(Given entries)

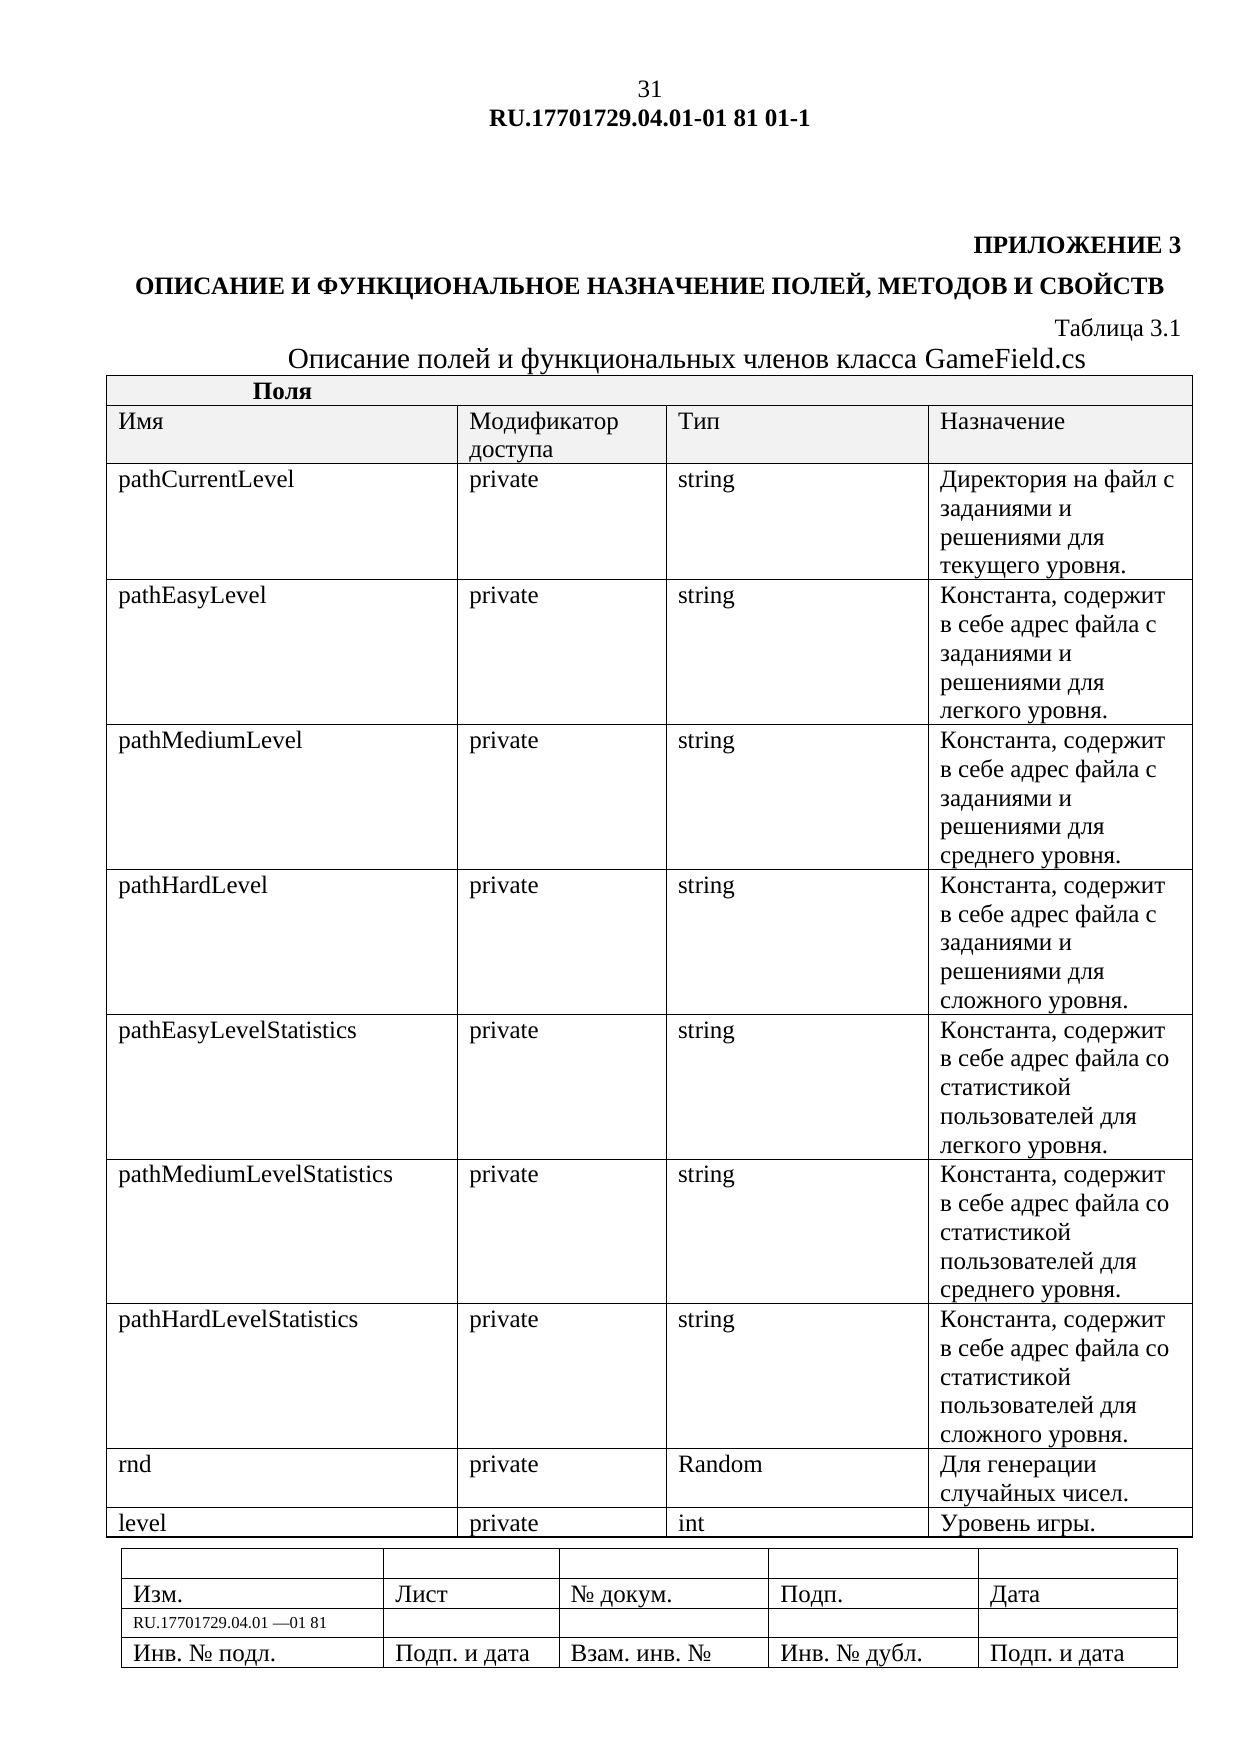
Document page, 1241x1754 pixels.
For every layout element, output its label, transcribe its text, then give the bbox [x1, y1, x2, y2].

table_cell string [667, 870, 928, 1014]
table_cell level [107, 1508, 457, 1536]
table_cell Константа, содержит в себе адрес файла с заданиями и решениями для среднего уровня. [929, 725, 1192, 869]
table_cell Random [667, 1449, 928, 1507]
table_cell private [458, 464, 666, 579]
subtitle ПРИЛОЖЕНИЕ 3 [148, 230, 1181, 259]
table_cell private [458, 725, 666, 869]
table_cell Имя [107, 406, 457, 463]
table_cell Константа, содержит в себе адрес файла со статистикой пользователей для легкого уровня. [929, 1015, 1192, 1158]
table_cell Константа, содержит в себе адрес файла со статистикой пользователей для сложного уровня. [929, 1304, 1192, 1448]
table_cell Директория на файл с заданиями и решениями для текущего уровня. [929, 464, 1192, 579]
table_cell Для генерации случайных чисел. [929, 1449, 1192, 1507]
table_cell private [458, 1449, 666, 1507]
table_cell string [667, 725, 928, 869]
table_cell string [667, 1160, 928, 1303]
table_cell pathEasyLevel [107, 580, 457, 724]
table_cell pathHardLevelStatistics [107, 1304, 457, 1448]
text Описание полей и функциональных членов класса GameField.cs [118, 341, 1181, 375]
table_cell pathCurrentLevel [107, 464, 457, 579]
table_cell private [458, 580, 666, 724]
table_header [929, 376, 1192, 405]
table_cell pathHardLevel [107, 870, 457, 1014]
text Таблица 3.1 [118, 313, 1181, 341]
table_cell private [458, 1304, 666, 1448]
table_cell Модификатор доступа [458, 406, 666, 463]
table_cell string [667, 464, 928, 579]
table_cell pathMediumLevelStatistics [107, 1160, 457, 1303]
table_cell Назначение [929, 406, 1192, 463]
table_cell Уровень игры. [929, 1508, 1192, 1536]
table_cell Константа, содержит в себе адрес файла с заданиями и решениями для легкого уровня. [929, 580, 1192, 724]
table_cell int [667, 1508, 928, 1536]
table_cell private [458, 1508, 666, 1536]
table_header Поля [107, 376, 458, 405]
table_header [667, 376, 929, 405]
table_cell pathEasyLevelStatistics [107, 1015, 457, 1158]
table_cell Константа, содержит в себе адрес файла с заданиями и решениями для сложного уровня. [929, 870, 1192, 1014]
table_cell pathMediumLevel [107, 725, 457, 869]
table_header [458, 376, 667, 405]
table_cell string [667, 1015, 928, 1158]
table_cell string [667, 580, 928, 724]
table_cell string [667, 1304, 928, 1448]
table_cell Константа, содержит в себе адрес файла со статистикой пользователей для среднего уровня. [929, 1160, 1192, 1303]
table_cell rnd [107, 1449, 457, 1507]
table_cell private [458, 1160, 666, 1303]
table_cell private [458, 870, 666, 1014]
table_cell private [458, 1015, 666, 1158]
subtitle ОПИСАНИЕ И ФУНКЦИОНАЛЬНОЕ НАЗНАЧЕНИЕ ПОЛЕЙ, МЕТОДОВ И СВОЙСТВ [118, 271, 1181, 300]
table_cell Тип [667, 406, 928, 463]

(End Given entries)

Omit the pictures; set down each record exactly.

Document page, 1241x1754 pixels.
For every layout element, output its label, transcribe its text, then give the bbox [x1, y1, x2, y2].

table_cell string [667, 870, 928, 1014]
table_cell level [107, 1508, 457, 1536]
table_cell Константа, содержит в себе адрес файла с заданиями и решениями для среднего уровня. [929, 725, 1192, 869]
table_cell Random [667, 1449, 928, 1507]
table_cell private [458, 464, 666, 579]
subtitle ПРИЛОЖЕНИЕ 3 [148, 230, 1181, 259]
table_cell private [458, 725, 666, 869]
table_cell Имя [107, 406, 457, 463]
table_cell Константа, содержит в себе адрес файла со статистикой пользователей для легкого уровня. [929, 1015, 1192, 1158]
table_cell Константа, содержит в себе адрес файла со статистикой пользователей для сложного уровня. [929, 1304, 1192, 1448]
table_cell Директория на файл с заданиями и решениями для текущего уровня. [929, 464, 1192, 579]
table_cell Для генерации случайных чисел. [929, 1449, 1192, 1507]
table_cell private [458, 1449, 666, 1507]
table_cell string [667, 725, 928, 869]
table_cell string [667, 1160, 928, 1303]
table_cell pathEasyLevel [107, 580, 457, 724]
table_cell pathHardLevelStatistics [107, 1304, 457, 1448]
text Описание полей и функциональных членов класса GameField.cs [118, 341, 1181, 375]
table_cell pathCurrentLevel [107, 464, 457, 579]
table_cell private [458, 580, 666, 724]
table_header [929, 376, 1192, 405]
table_cell pathHardLevel [107, 870, 457, 1014]
text Таблица 3.1 [118, 313, 1181, 341]
table_cell private [458, 1304, 666, 1448]
table_cell Модификатор доступа [458, 406, 666, 463]
table_cell string [667, 464, 928, 579]
table_cell pathMediumLevelStatistics [107, 1160, 457, 1303]
table_cell Назначение [929, 406, 1192, 463]
table_cell Уровень игры. [929, 1508, 1192, 1536]
table_cell Константа, содержит в себе адрес файла с заданиями и решениями для легкого уровня. [929, 580, 1192, 724]
table_cell int [667, 1508, 928, 1536]
table_cell private [458, 1508, 666, 1536]
table_header Поля [107, 376, 458, 405]
table_header [667, 376, 929, 405]
table_cell pathEasyLevelStatistics [107, 1015, 457, 1158]
table_cell Константа, содержит в себе адрес файла с заданиями и решениями для сложного уровня. [929, 870, 1192, 1014]
table_cell pathMediumLevel [107, 725, 457, 869]
table_header [458, 376, 667, 405]
table_cell string [667, 1015, 928, 1158]
table_cell string [667, 580, 928, 724]
table_cell string [667, 1304, 928, 1448]
table_cell Константа, содержит в себе адрес файла со статистикой пользователей для среднего уровня. [929, 1160, 1192, 1303]
table_cell rnd [107, 1449, 457, 1507]
table_cell private [458, 1160, 666, 1303]
table_cell private [458, 870, 666, 1014]
table_cell private [458, 1015, 666, 1158]
subtitle ОПИСАНИЕ И ФУНКЦИОНАЛЬНОЕ НАЗНАЧЕНИЕ ПОЛЕЙ, МЕТОДОВ И СВОЙСТВ [118, 271, 1181, 300]
table_cell Тип [667, 406, 928, 463]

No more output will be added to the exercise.